Mitral Valve Geometry in Paediatric Rheumatic Mitral Regurgitation
2015
Rheumatic mitral valve disease is associated with valvulitis and valvular regurgitation; however, the effect of the rheumatic process on the mitral valve geometry and function is not well understood. To assess mitral valve annulus remodelling in rheumatic mitral valve disease, 16 subjects aged 6–15 years with rheumatic mitral valve regurgitation [MR] [6 mild or moderate (Group 1), 10 severe (Group 2)] and 7 age- and body size-matched normal controls with adequate trans-thoracic echocardiograms were recruited. None of the patients had undergone surgical intervention and none had more than mild aortic regurgitation. None of the patients had mitral stenosis. 3D mitral valve geometry was assessed using a Tomtec system. The non-planar angle was increased in all subjects during early (control 147° ± 10, Group 1 168° ± 9, Group 2 166° ± 10; p < 0.05) and late systole (control 149° ± 12, Group 1 162° ± 10, Group 2 164° ± 6; p < 0.05), indicating loss of saddle shape. 2D annular area increased in Group 2 (control 397 ± 48 mm2/m2 vs Group 2 739 ± 207, p < 0.05) with no significant change in annular perimeter indicating leaflet effacement. Mitral valve area correlated with left ventricular size (p < 0.001, r 2 = 0.74). There was no significant change in valve area and perimeter between early and late systole.
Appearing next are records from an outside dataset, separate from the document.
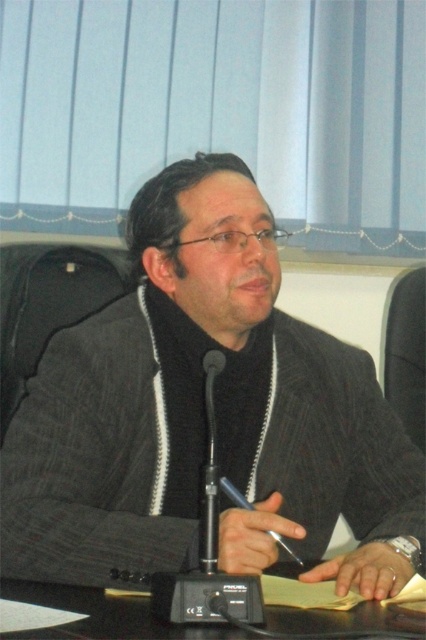
Is black glossy table at center closer to camera compared to black metallic microphone at center?

That is True.

Who is more forward, (115,620) or (206,396)?

Positioned in front is point (115,620).

The width and height of the screenshot is (426, 640). Identify the location of black glossy table at center. (92, 616).

How far apart are dark gray textured blazer at center and black glossy table at center?

dark gray textured blazer at center and black glossy table at center are 10.04 inches apart from each other.

Locate an element on the screen. Image resolution: width=426 pixels, height=640 pixels. dark gray textured blazer at center is located at coordinates (204, 413).

Locate an element on the screen. This screenshot has height=640, width=426. dark gray textured blazer at center is located at coordinates [x=204, y=413].

Which is above, dark gray textured blazer at center or black metallic microphone at center?

dark gray textured blazer at center is higher up.

Which is behind, point (37, 467) or point (209, 496)?

Point (37, 467)

The height and width of the screenshot is (640, 426). Identify the location of dark gray textured blazer at center. (204, 413).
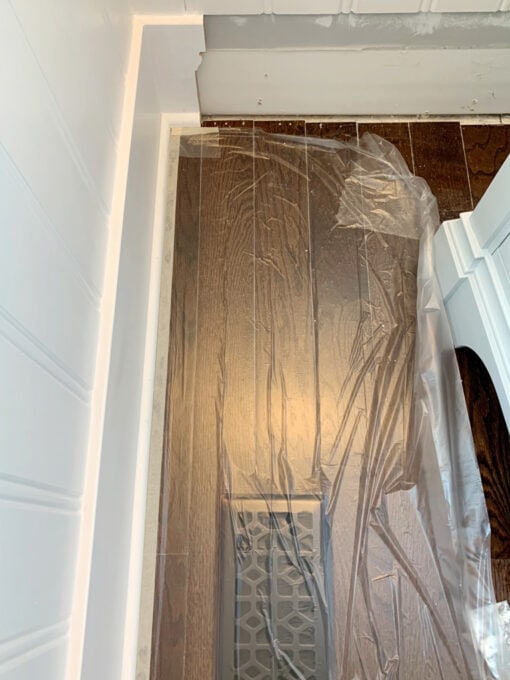
I want to click on nail holes, so [265, 73], [259, 99], [475, 102].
Remodelling of the mitral valve apparatus in childhood rheumatic heart disease results in abnormal annular geometry. The mitral valve loses its saddle shape regardless of the severity of MR. This may be a consequence of inflammation on the fibrous trigones and surrounding annulus. In contrast, annular area enlargement occurs as a result of leaflet effacement and relates to MR severity and LV size.